Our gold medal was awarded by a unanimous decision and an almost unheard-of margin of ten percentage points to last year’s bronze medallist, Keith Pears of the Delta Hotel. He called his dish “West Meets East,” a reference to his roots on Canada’s west coast. That was the source for his principal ingredient, gorgeous albacore tuna, cut into tiny drums, rubbed with miso and dashi and very briefly seared. Nestled between the pieces of tuna was a finely chopped salad of sunchoke, leek and caramelized Granny Smith apple, scented with parsley, thyme and chive. A rich leek foam was spooned onto the plate, garnished with tiny red petals of pickled pearl onion. Local honey from beehives in Riverdale brought a subtle sweetness to a yuzu oil, its unique citrus flavour echoing the Japanese flavours of the miso and dashi. Crispy chips made of sunchoke and, more unusually, sunchoke skin provided textural contrast and a sprinkle of powdered sunchoke finished the dish. The flavours were intense but perfectly harmonious and the wine match was flawless – the rich, complex, wild-fermented Reserve du Domaine 2017 Chardonnay from Domaine Queylus in Niagara.

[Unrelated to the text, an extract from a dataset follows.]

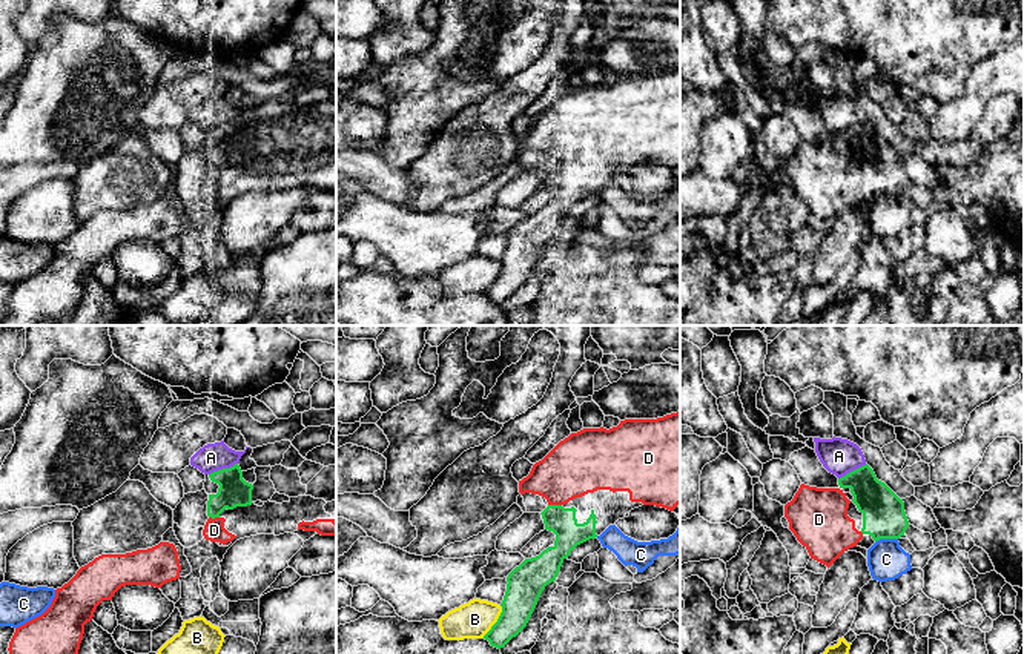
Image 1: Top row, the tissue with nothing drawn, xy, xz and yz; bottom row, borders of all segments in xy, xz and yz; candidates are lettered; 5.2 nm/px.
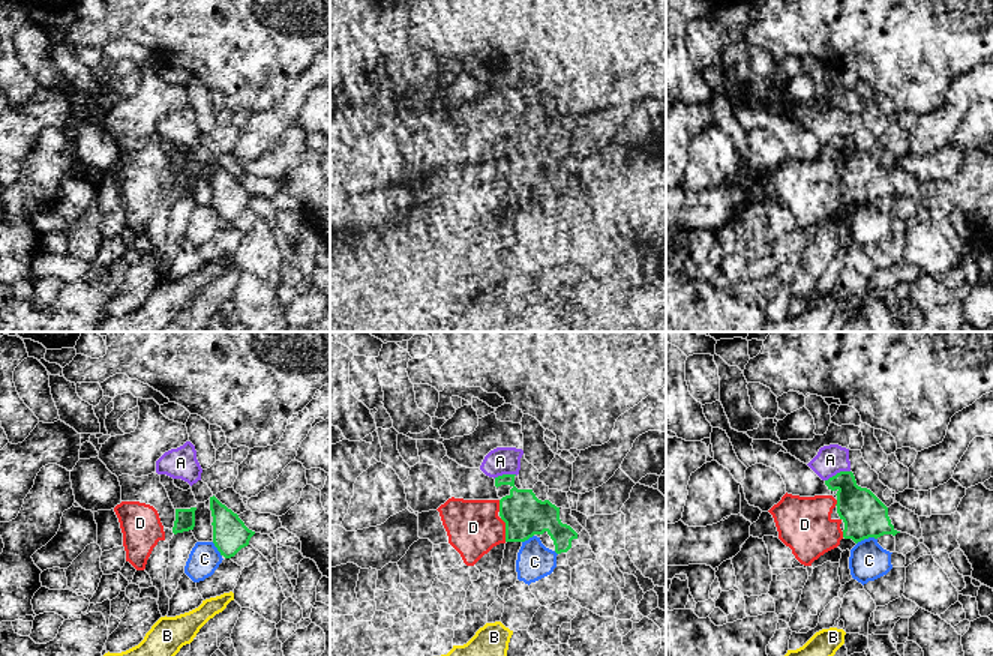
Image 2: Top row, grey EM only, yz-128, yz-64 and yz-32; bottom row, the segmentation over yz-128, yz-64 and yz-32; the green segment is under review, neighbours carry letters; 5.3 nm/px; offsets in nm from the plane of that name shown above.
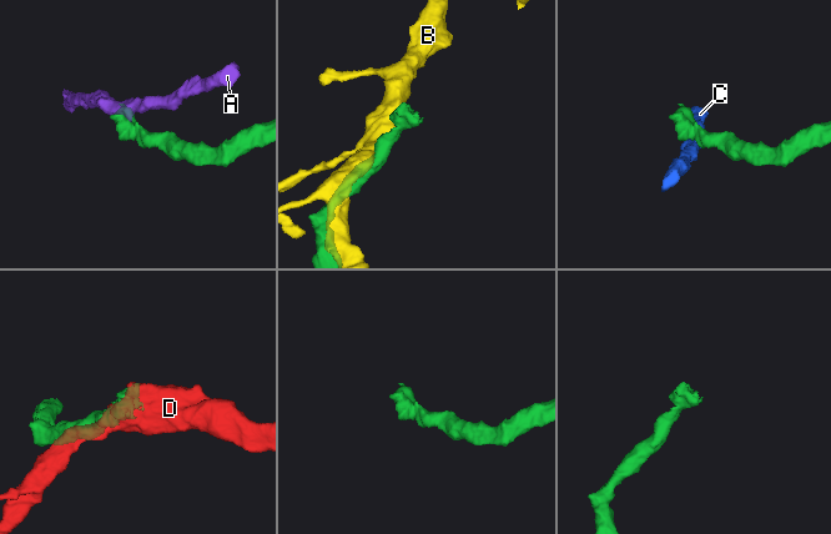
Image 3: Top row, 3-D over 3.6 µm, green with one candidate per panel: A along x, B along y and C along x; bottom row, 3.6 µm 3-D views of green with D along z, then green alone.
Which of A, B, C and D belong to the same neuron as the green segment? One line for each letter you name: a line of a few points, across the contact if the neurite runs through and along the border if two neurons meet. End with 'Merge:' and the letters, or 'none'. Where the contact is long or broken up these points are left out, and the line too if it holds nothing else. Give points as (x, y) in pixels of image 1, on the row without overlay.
Merge: D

Congratulations to Chef Pears! We will taste his food again next year in February at the Canadian Culinary Championships in Ottawa. Should he emerge triumphant from that gruelling contest he will win our great prize – a Lexus IS 350! It is an exceedingly sleek and beautiful motor car and well worth cooking for. The ultimate Champion will receive a two-year lease on the vehicle, courtesy of the great generosity of Kitchen Party supporters Josh and Erin Ens, owners of Ens Lexus in Saskatoon and Edmonton, who stepped up to supply this vehicle.
Last night was a triumph and a great start to our new campaign. When the medals had been handed out the band took the stage again and played on deep into the night. It was hardly worth going to bed as the Kitchen Party team had to be at the airport by dawn. Tonight we will do it all again in Vancouver and the flight is leaving early.